Forget the ridiculous insurance that, in theory, Obamacare was.
He's got some reforms that really need to get put in place.
And if I were Donald Trump, when I got back, or maybe while I was over on this trip, I'd be informing the leadership that there will be no summer vacation.
That we're going to work seven days a week through the summer to perform for the American people and get this legislation into a place where it's debated, perfected, and signed.
So that it can be implemented in 2017.
Those of us who work in the private sector, you have a tough job, you've got a deadline.
You can't go in seven weeks after the deadline and say, oh, you know, I didn't wake up so well, my stomach ache, I need another three years.
I mean, you've got to meet deadlines.
Right.
Well, there's an old military strategy which says that if the enemy pierces your line of defense, let them come in.
Let them come in and then seal them off.
Cut off their lines of supply, and then eventually they're going to run out of ammo, run out of food, and just surrender that way.
And I think that the election of Donald Trump puts him in, quote, the enemy camp, but that's just the beginning.
I think what we're seeing now is what a difficult job it is to try and rein in this power, this influence, this control, this mastery.
of the country and something as simple and as mandated by the people as, let's simplify the tax code.
I mean, who on earth, other than tax lawyers and so on, who on earth would not want that to be the case?
Lower corporate taxes, because the only way for America to survive is to grow its way out of deficit and debt.
Otherwise, it's going to ride itself into a Zimbabwe-style kind of inflation and collapse.
Venezuela, not that far down the road.
So there has to be some mechanism by which the American economy can start to grow.
And seeing the number of spears that are sort of held up at a nasty angle to anyone who tries to advance that agenda is really quite chilling.
It's almost like watching a government literally try to commit suicide by opposing sensible reforms.
You know, I'm glad you brought up an excellent lead.
A number of years ago, I've been spending time criticizing people, and recently Donald Trump called out people who just criticize and don't actually do anything.
And it's a fair point.
You shouldn't just be saying, you know, this is wrong and that's wrong without trying to actually fix something.
So a number of years ago, I forget whether it was 2014 or 15, I thought deeply about this and said, well, why don't I put out a 10-point plan on how to fix this, how to address the structural issues That are holding America back.
Not looked at through a political prism, but through a business-oriented approach.
What is the structure of our government?
What's the competitive position of this country?
How can we remove dead weight from the country?
How can we play to our strengths?
What are our strengths?
What are our weaknesses?
And anyway, one key element of it is, as you rightly point out, the tax code.
There should be, I propose it's even simpler than the Trump one, one rate of tax on everything.
Every dollar from the first dollar of income.
You know, the tax system now, the people on the left have a fair point when they say that the Social Security system is heavily regressive.
I don't like the word regressive-progressive, but I say, all right, with the Social Security tax, as part of a grand bargain that would involve also eliminating public sector unions as a compromise...
We will go to one Social Security rate.
Every dollar of income.
So, you know, these sports stars who make $50 million a year, they pay Social Security at the same rate as you do, all the way up to $50 million.
And, you know, if you were to do that and dramatically lower the rate, the dynamic reaction around the world, not simply in the United States, to people saying, well, all right, America does have things that many other nations don't have.

» DATASET
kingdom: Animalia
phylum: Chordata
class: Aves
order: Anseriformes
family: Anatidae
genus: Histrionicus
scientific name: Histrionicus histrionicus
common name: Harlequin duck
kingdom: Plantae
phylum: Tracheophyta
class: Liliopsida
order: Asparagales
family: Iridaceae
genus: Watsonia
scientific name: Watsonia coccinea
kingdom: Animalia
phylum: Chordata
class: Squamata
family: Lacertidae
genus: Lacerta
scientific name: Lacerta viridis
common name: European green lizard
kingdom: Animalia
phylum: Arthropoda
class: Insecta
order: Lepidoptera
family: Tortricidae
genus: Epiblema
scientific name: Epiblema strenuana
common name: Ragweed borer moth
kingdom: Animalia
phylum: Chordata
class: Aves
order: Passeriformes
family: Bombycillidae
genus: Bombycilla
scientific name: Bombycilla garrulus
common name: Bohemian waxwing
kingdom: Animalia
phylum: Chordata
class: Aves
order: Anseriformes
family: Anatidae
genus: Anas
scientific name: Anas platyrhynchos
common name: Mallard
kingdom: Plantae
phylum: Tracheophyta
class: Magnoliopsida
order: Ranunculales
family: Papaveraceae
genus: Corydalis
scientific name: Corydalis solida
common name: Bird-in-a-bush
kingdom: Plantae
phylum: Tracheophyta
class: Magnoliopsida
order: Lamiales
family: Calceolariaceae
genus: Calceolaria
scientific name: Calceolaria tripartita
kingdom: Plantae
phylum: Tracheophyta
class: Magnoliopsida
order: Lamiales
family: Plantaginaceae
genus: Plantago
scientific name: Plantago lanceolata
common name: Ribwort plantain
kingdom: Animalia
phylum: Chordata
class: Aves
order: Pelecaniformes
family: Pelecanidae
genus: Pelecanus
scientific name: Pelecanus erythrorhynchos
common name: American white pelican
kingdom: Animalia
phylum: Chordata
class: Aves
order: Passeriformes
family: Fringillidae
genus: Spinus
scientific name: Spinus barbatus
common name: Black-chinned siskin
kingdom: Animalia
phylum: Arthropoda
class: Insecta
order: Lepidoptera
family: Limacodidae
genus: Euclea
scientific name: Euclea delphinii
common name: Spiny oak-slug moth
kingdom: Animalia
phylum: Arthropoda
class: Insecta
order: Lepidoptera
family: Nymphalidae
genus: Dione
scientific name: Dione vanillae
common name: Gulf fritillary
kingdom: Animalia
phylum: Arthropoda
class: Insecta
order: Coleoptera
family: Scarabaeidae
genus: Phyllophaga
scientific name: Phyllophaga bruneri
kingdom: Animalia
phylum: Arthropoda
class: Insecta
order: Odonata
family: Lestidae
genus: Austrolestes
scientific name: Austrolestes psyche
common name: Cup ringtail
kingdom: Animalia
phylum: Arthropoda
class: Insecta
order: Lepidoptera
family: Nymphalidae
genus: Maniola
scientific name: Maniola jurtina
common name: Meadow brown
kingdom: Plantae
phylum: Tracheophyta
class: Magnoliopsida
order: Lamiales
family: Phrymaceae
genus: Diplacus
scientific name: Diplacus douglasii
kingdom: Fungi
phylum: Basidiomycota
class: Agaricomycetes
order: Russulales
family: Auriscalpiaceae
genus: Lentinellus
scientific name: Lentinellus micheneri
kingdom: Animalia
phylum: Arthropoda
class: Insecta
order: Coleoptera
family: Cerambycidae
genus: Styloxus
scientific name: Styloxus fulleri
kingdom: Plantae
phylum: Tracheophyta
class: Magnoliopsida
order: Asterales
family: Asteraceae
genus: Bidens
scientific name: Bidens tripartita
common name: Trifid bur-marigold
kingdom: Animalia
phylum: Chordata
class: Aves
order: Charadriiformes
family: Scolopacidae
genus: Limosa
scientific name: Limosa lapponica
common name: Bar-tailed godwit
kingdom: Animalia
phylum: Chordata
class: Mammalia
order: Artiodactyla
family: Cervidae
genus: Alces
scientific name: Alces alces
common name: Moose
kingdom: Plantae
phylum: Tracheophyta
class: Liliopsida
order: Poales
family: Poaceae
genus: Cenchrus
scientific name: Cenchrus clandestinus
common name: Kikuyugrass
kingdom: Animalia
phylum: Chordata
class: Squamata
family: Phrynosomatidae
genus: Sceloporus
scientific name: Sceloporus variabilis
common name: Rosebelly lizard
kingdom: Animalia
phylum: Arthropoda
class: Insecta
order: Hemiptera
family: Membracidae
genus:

» WHAT IS BEING ASKED
Carry the commentary on tax reform and Trump's agenda forward from its last sentence. The listing comes from a separate source.

» ANSWER TO THIS EXERCISE
We have the biggest military defense system in the world, and nobody's going to catch us.
Anytime soon.
We have a 200-plus year tradition of law.
We have an integrated market.
Forget Europe.
We actually are 50 states.
Currency works.
No passport control.
None of that.
We have our differences regionally and ethically and other issues, but we don't have the long-standing inter-nicene battles that still rage across Europe.
You start thinking this way and you say that we have the largest consumer market in the world.
We have a place that could be a safe repository for wealth.
If we moved down into...
If that rate were 12.5% on capital gains and things like that in income, why would you ever put money in Cayman or Bahamas or...
These offshore places when you can have it taxed at that rate and secure in a real country, in a deep country that's not going to be taken over one day.
Well, I think people don't understand just how much the tax code is engineered to keep the rich safe from the competition from leaner and meaner, poorer folk.
And I think that's something that there's a reason why as the tax code gets more complicated, income disparities go up because the rich have access to the lawyers and the accountants and so on to protect their assets, which poorer people don't.
Let's talk just a little bit about some of the details of the swamp monsters that seem to be emerging and slouching their way across the political landscape.
Now, you've written quite a bit about James Comey, of course, who's in the news recently fired by Trump as head of the FBI. Let's get a little bit of the backstory about James Comey and his relationship to the Clintons, the Clinton Foundation, and so on, because it seems to me he's been pretty compromised for a long time.
Yeah, it's a great point.
I mean, when I started, one of my friends is this lady, Kathleen Willey, who suffered at the hands of Bill Clinton so grievously and still is suffering.
She's a great lady.
And she was telling me, when we first started discussing a couple years ago about Comey, she was saying, you know, I've got my suspicions about him.
And last year, when you and I were on air a few times, I think between the first time and the second time, Something called the FBI vault file, which is an actual site anybody can look at.
Lo and behold, up came a whole bunch of documents, hundreds of pages, from the period 2001 to 2005.
Where it emerges, there was an investigation launched by the FBI, a real investigation with a grand jury, one that outlived its time and had to be reconstituted.
So two different grand juries, a U.S. attorney going after the Clinton Foundation, the trustees for their paperwork, And the FBI heavily involved.
Well, who was the U.S. Attorney doing this?
It was James Comey.
James Comey was, and you can look at these documents, your listeners can go look at this for yourselves, and you'll see, you have to go way through the first several hundred pages of each of the two dumps, and towards the back, you begin to see they were looking at public corruption.
They were looking at whether or not Bill Clinton, personally, was trading campaign donations for favors.
At a time when his wife was a senator.
And there was a lot of witnesses were called.
There's all sorts of references to what they were doing.
There's a timeline you could piece together.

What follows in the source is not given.